=== Your instructions ===
Please reproduce each of the following rows verbatim.

=== Input data ===
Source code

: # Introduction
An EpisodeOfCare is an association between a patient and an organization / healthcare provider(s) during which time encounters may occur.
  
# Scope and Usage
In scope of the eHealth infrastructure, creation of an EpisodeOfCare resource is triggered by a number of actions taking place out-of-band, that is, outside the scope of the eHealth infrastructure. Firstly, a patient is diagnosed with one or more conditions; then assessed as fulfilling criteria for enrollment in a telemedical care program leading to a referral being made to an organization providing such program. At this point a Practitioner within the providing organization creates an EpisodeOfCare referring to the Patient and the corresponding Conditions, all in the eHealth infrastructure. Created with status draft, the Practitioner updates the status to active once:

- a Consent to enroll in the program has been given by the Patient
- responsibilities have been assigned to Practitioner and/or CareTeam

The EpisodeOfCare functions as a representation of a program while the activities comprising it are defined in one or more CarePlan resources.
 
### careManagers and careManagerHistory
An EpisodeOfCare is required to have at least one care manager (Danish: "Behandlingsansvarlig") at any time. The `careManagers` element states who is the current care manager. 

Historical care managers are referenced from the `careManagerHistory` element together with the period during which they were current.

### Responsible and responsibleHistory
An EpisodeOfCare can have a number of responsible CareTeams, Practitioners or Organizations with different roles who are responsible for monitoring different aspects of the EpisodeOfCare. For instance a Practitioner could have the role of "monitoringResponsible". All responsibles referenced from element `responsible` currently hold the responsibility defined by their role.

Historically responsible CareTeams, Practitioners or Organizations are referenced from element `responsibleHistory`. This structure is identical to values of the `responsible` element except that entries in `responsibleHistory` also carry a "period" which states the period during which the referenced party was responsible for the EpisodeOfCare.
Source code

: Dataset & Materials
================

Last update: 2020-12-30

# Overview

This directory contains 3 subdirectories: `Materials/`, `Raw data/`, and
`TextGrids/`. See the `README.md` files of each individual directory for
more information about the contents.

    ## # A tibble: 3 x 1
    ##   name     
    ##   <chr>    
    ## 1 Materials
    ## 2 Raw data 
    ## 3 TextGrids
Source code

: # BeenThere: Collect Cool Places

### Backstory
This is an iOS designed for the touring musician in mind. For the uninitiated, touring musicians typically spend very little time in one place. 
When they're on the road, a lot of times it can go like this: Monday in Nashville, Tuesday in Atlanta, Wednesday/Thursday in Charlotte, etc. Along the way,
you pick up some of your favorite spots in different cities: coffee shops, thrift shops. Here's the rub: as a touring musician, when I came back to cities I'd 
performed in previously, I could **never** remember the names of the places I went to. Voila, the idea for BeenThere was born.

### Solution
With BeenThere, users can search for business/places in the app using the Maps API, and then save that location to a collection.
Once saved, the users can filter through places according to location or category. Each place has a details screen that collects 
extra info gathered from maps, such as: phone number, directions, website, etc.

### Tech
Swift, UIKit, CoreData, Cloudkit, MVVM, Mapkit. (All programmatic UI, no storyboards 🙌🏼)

=== Solution to this task ===
Source code

: # Introduction
An EpisodeOfCare is an association between a patient and an organization / healthcare provider(s) during which time encounters may occur.
  
# Scope and Usage
In scope of the eHealth infrastructure, creation of an EpisodeOfCare resource is triggered by a number of actions taking place out-of-band, that is, outside the scope of the eHealth infrastructure. Firstly, a patient is diagnosed with one or more conditions; then assessed as fulfilling criteria for enrollment in a telemedical care program leading to a referral being made to an organization providing such program. At this point a Practitioner within the providing organization creates an EpisodeOfCare referring to the Patient and the corresponding Conditions, all in the eHealth infrastructure. Created with status draft, the Practitioner updates the status to active once:

- a Consent to enroll in the program has been given by the Patient
- responsibilities have been assigned to Practitioner and/or CareTeam

The EpisodeOfCare functions as a representation of a program while the activities comprising it are defined in one or more CarePlan resources.
 
### careManagers and careManagerHistory
An EpisodeOfCare is required to have at least one care manager (Danish: "Behandlingsansvarlig") at any time. The `careManagers` element states who is the current care manager. 

Historical care managers are referenced from the `careManagerHistory` element together with the period during which they were current.

### Responsible and responsibleHistory
An EpisodeOfCare can have a number of responsible CareTeams, Practitioners or Organizations with different roles who are responsible for monitoring different aspects of the EpisodeOfCare. For instance a Practitioner could have the role of "monitoringResponsible". All responsibles referenced from element `responsible` currently hold the responsibility defined by their role.

Historically responsible CareTeams, Practitioners or Organizations are referenced from element `responsibleHistory`. This structure is identical to values of the `responsible` element except that entries in `responsibleHistory` also carry a "period" which states the period during which the referenced party was responsible for the EpisodeOfCare.
Source code

: Dataset & Materials
================

Last update: 2020-12-30

# Overview

This directory contains 3 subdirectories: `Materials/`, `Raw data/`, and
`TextGrids/`. See the `README.md` files of each individual directory for
more information about the contents.

    ## # A tibble: 3 x 1
    ##   name     
    ##   <chr>    
    ## 1 Materials
    ## 2 Raw data 
    ## 3 TextGrids
Source code

: # BeenThere: Collect Cool Places

### Backstory
This is an iOS designed for the touring musician in mind. For the uninitiated, touring musicians typically spend very little time in one place. 
When they're on the road, a lot of times it can go like this: Monday in Nashville, Tuesday in Atlanta, Wednesday/Thursday in Charlotte, etc. Along the way,
you pick up some of your favorite spots in different cities: coffee shops, thrift shops. Here's the rub: as a touring musician, when I came back to cities I'd 
performed in previously, I could **never** remember the names of the places I went to. Voila, the idea for BeenThere was born.

### Solution
With BeenThere, users can search for business/places in the app using the Maps API, and then save that location to a collection.
Once saved, the users can filter through places according to location or category. Each place has a details screen that collects 
extra info gathered from maps, such as: phone number, directions, website, etc.

### Tech
Swift, UIKit, CoreData, Cloudkit, MVVM, Mapkit. (All programmatic UI, no storyboards 🙌🏼)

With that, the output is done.